Every day, more than 500 Americans suffer cardiac arrest in the presence of another person, according to the American Heart Association. But in most of those cases, the victims don’t receive cardiopulmonary resuscitation (CPR), and many don’t survive.
Adrian Mosley, administrator of The Johns Hopkins Medicine Office of Community Health, runs a program aimed at teaching hands-only CPR to African-Americans in churches throughout Baltimore.
In hands-only CPR, 911 is called when a person is in cardiac arrest, then rapid chest compressions are delivered until help arrives.

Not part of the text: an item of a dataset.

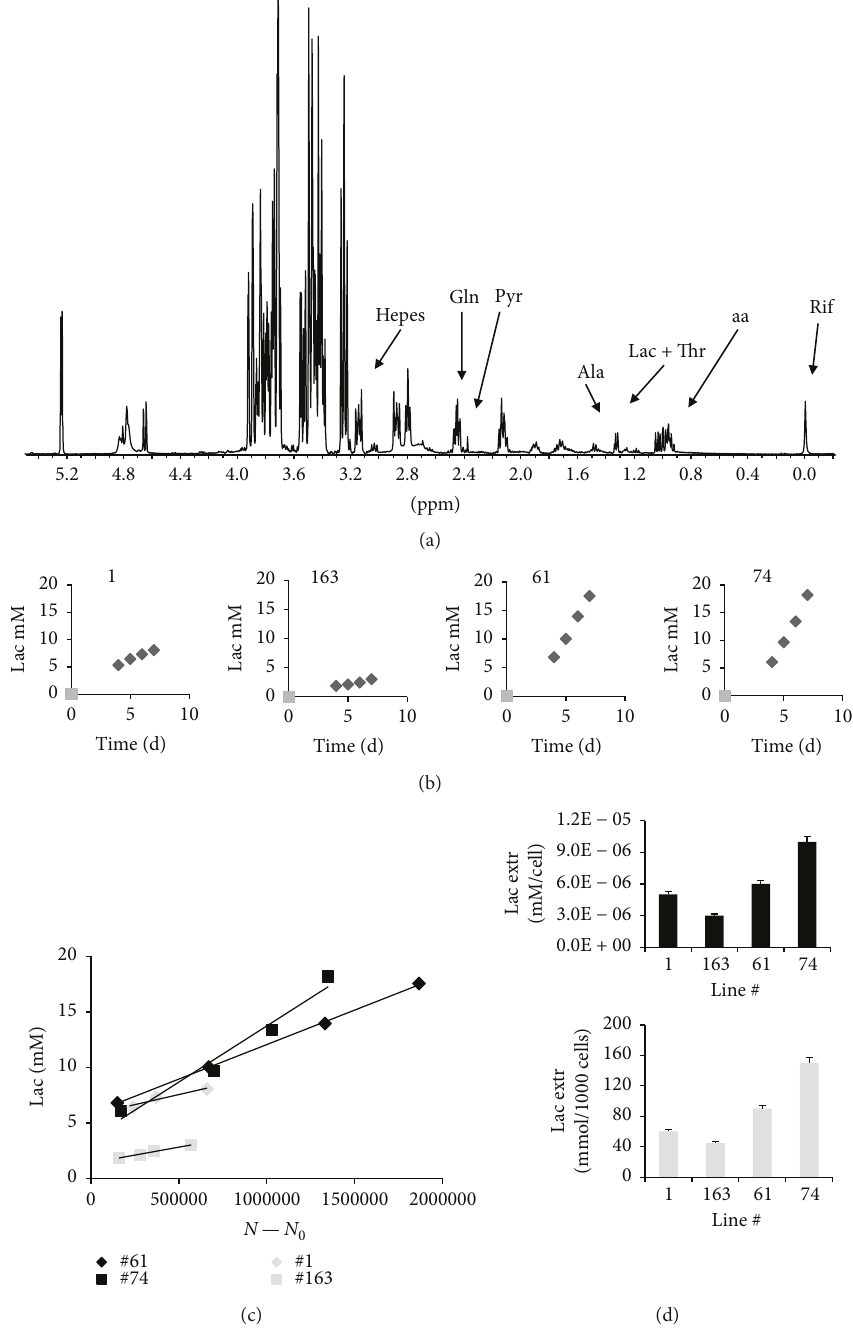
Figure 4: Lactate is di ff erently extruded by di ff erent GSCs. (a) MR spectrum of culture medium for line #163, at day 4 after seeding; (b) behavior of Lac signal intensity as a function of time, starting at day 4 after seeding; (c) excreted lactate from the selected GSC lines as a function of the number of cells ( N − N , where N is the number of seeded cells); the goodness of the linear fi t, R 2 , is in the range 0.96 – 0.99 for 0 0 all the lines. (d) reports the rate of lactate extrusion (mM/cells) and mmoles of lactate for 1000 cells, respectively, for all four lines. Deconvolution of Lac signal regions is reported in Figure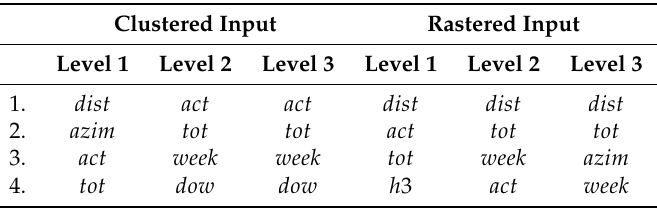
Table 4. Ranking of all features across the different levels and input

The Johns Hopkins program began in 2011 and paid off right away.
“We had someone from one of our first classes do hands-only CPR on a heart attack victim until paramedics arrived,” Mosley says. “They rushed the patient to a hospital, and that patient survived.”You Gotta Have Heart, along with Faith and Food and Safe in the Salon, is a faith-based initiative that Mosley administers in her role with the Office of Community Health.
“Reaching people in the city’s neighborhoods through their churches is a model that has really worked for us,” Mosley says.
In addition to the technical aspects of hands-only CPR, Mosley’s course addresses barriers to performing an intervention on a person suffering a heart attack.
“There are a number of reasons why folks might not jump in and help,” she says. “Panic, fear of further injuring the person, an aversion to mouth-to-mouth resuscitation. We take on all those topics.”
The program goes beyond instructing participants to perform CPR—it also teaches people to teach CPR. Class sizes range from 20 to as many as 90 participants. Since the program’s inception, nearly 2,500 people have been trained. Participants are given a take home kit with a training DVD for family members and friends.
“The train-the-trainer model is a way to make this more viral,” says Mosley.